The second thing comes from you, actually. I’ve had my fair share of disappointment on both sides of the debate. However, there is something rather disturbing about your blog post that makes this seem much less genuine. The way you worded all of this, coupled with the subject matter at hand, are the two key indicators of what you really intended for this blog to be. You care little to nothing about the baby, you care more about saying how bad religion and God are and how the parents should’ve been more careful. In any situation like this, babies always come first. Instead, you made sure that only your views on religion came first. If anything, it feels more like you were “cashing in” on the tragedy to prove a point about God. While I do agree with you about the parents, as pointed out in the previous paragraph, you turned the tragedy into what looks like an attempt to de-convert believers. I am a skeptic, having read dozens of passages in the Skeptics Annotated Bible, so I am on the atheist side of the debate a majority of the time. But this is low for just about anyone. I am ashamed to have read this, and my heart goes out to the baby that died that day.
As for you, “ma’am”, if you ever do this sort of thing again, I will not be amused. That baby deserved much better than what you treated the baby as.
“if you ever do this sort of thing again”

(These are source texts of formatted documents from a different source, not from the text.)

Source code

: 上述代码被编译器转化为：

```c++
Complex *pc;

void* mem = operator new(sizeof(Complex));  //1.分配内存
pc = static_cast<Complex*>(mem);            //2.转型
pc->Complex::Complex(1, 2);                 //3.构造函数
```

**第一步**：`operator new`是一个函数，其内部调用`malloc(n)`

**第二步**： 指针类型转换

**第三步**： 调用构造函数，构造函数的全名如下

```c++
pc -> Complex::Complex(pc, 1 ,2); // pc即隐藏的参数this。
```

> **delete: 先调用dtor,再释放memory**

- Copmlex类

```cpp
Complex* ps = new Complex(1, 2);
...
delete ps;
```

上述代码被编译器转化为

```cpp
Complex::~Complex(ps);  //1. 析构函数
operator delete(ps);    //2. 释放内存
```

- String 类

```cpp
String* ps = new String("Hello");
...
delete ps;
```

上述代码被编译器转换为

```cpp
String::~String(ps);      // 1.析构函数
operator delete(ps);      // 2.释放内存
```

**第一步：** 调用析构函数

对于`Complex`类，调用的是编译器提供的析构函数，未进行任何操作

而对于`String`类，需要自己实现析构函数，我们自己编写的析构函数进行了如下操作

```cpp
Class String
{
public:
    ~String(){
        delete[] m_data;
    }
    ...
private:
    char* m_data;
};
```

So……have you actually READ any other posts on this blog? Because Dr Amy never goes out of her way to bash religion or make it all about her religious views. This is ONE post, tailored to fit the parent’s reaction. Methinks you have an axe to grind rather than an open mind.
“I will not be amused”
Well aren’t you the Grand Poohbah! Good thing Dr Amy doesn’t have to listen to you or particularly CARE if you’re amused.
Shove off.
Ooooh! Another contender for the Supreme Reptilian position.
Let’s see how the scores turned out:
4/10 for structure
4/10 for content
4/10 for the use of parentheses
6/10 for tone-trolling
2/10 for the attempted objectivity
2/10 for the vague threat
3/10 for effort
2/10 for being a skeptic based on reading “dozens of passages in the Skeptics Annotated Bible”
1/10 for article choice
2/10 for reading comprehension.
Thanks for applying, but the position of ‘Supreme Reptilian’ is only open to those with full points in all categories
God is a vague word. Of course in this context it is the Christian God, however many philosophers and scientists etc. refer to God as being nature, reality, society, or ethics. I guess the worship or anti-worship of ‘God’ is not bad in itself, unless it creates irrational decisions. As a non-religious person I must admit that Christianity itself is actually an Atheist religion. When Jesus Christ dies on the cross, is this not a literal dead and sacrifice of God himself? Leaving only humanity there to take care of itself. If however we want to take it to the extremes. If reality is determinant then God has some cosmic power above him to which he must command. So God becomes just an agent of reality. The child was already going to die and the woman being saved.
Then what the woman did and said was very rational.
The whole ‘what if?’ question is useless. I can very well say. “what if that child became a murderer?”, “what if God exists and he is killing out of love?” “what if social hierarchy of ancient civilizations. is the most efficient way to structure society?”
Note that I am an Atheist and all pro-science and stuff, but the only way to understand religion is to think like it. It all depends on the subjective frame of reference.